After months of resisting, Air Canada was forced to give a partial refund to a grieving passenger who was misled by an airline chatbot inaccurately explaining the airline’s bereavement travel policy.

On the day Jake Moffatt’s grandmother died, Moffat immediately visited Air Canada’s website to book a flight from Vancouver to Toronto. Unsure of how Air Canada’s bereavement rates worked, Moffatt asked Air Canada’s chatbot to explain.

The chatbot provided inaccurate information, encouraging Moffatt to book a flight immediately and then request a refund within 90 days. In reality, Air Canada’s policy explicitly stated that the airline will not provide refunds for bereavement travel after the flight is booked.
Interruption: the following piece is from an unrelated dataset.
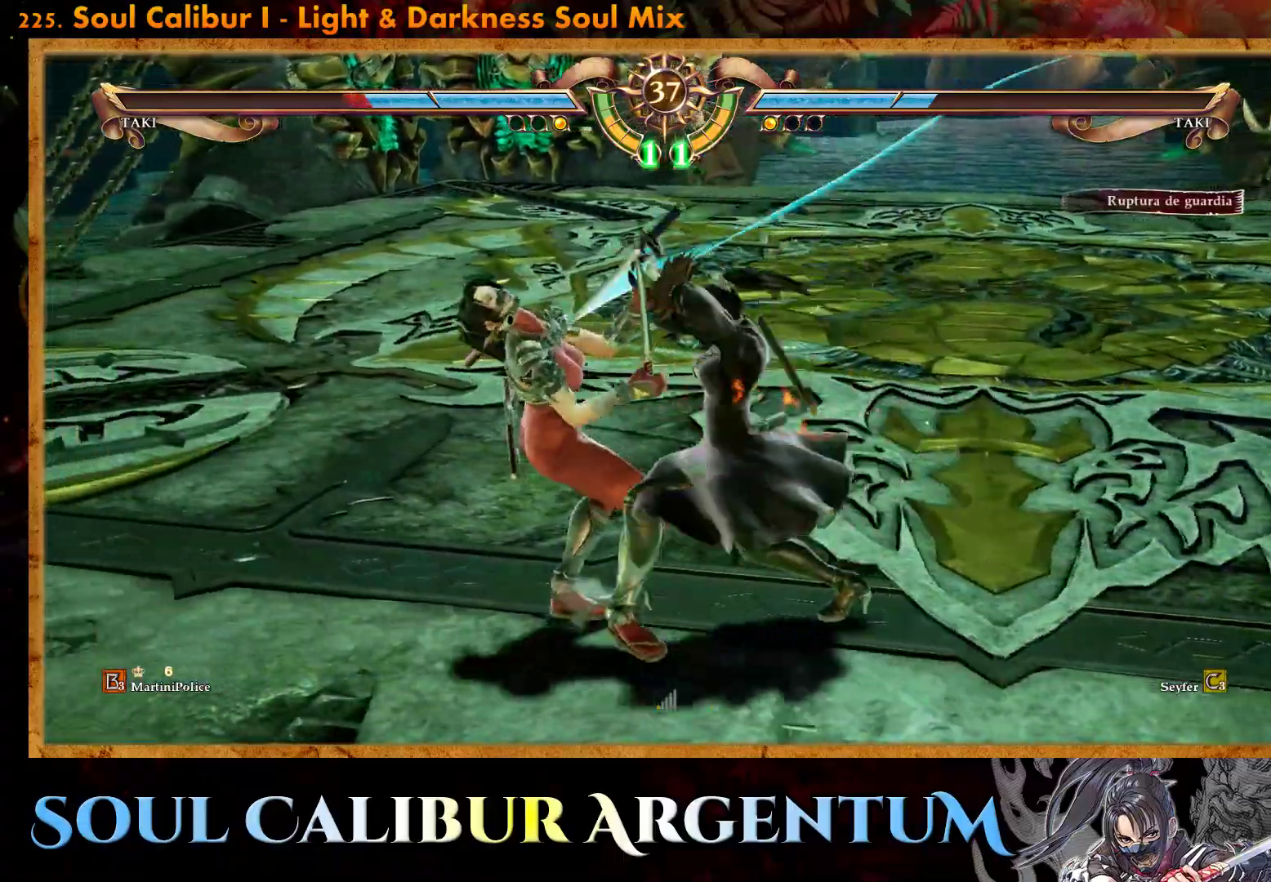
{"buttons": ["DPAD_RIGHT"], "events": [[117, "CROSS", "up"], [217, "DPAD_RIGHT", "down"], [267, "TRIANGLE", "down"], [333, "TRIANGLE", "up"], [400, "TRIANGLE", "down"], [483, "TRIANGLE", "up"]]}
Moffatt dutifully attempted to follow the chatbot’s advice and request a refund but was shocked that the request was rejected.

Moffatt tried for months to convince Air Canada that a refund was owed, sharing a screenshot from the chatbot that clearly claimed:

If you need to travel immediately or have already travelled and would like to submit your ticket for a reduced bereavement rate, kindly do so within 90 days of the date your ticket was issued by completing our Ticket Refund Application form.

Moffat filed a complaint with Canada’s Civil Resolution Tribunal.

According to Air Canada, Moffatt never should have trusted the chatbot and the airline should not be liable for the chatbot’s misleading information because Air Canada essentially argued that “the chatbot is a separate legal entity that is responsible for its own actions,” a court order said.

Don’t you love that guff about the chatbot being “a separate legal entity”. It’s a bit like “the dog ate my homework, Sir”.

Needless to say, it din’t wash with the Tribunal. And Air Canada seems to have terminated its errant bot.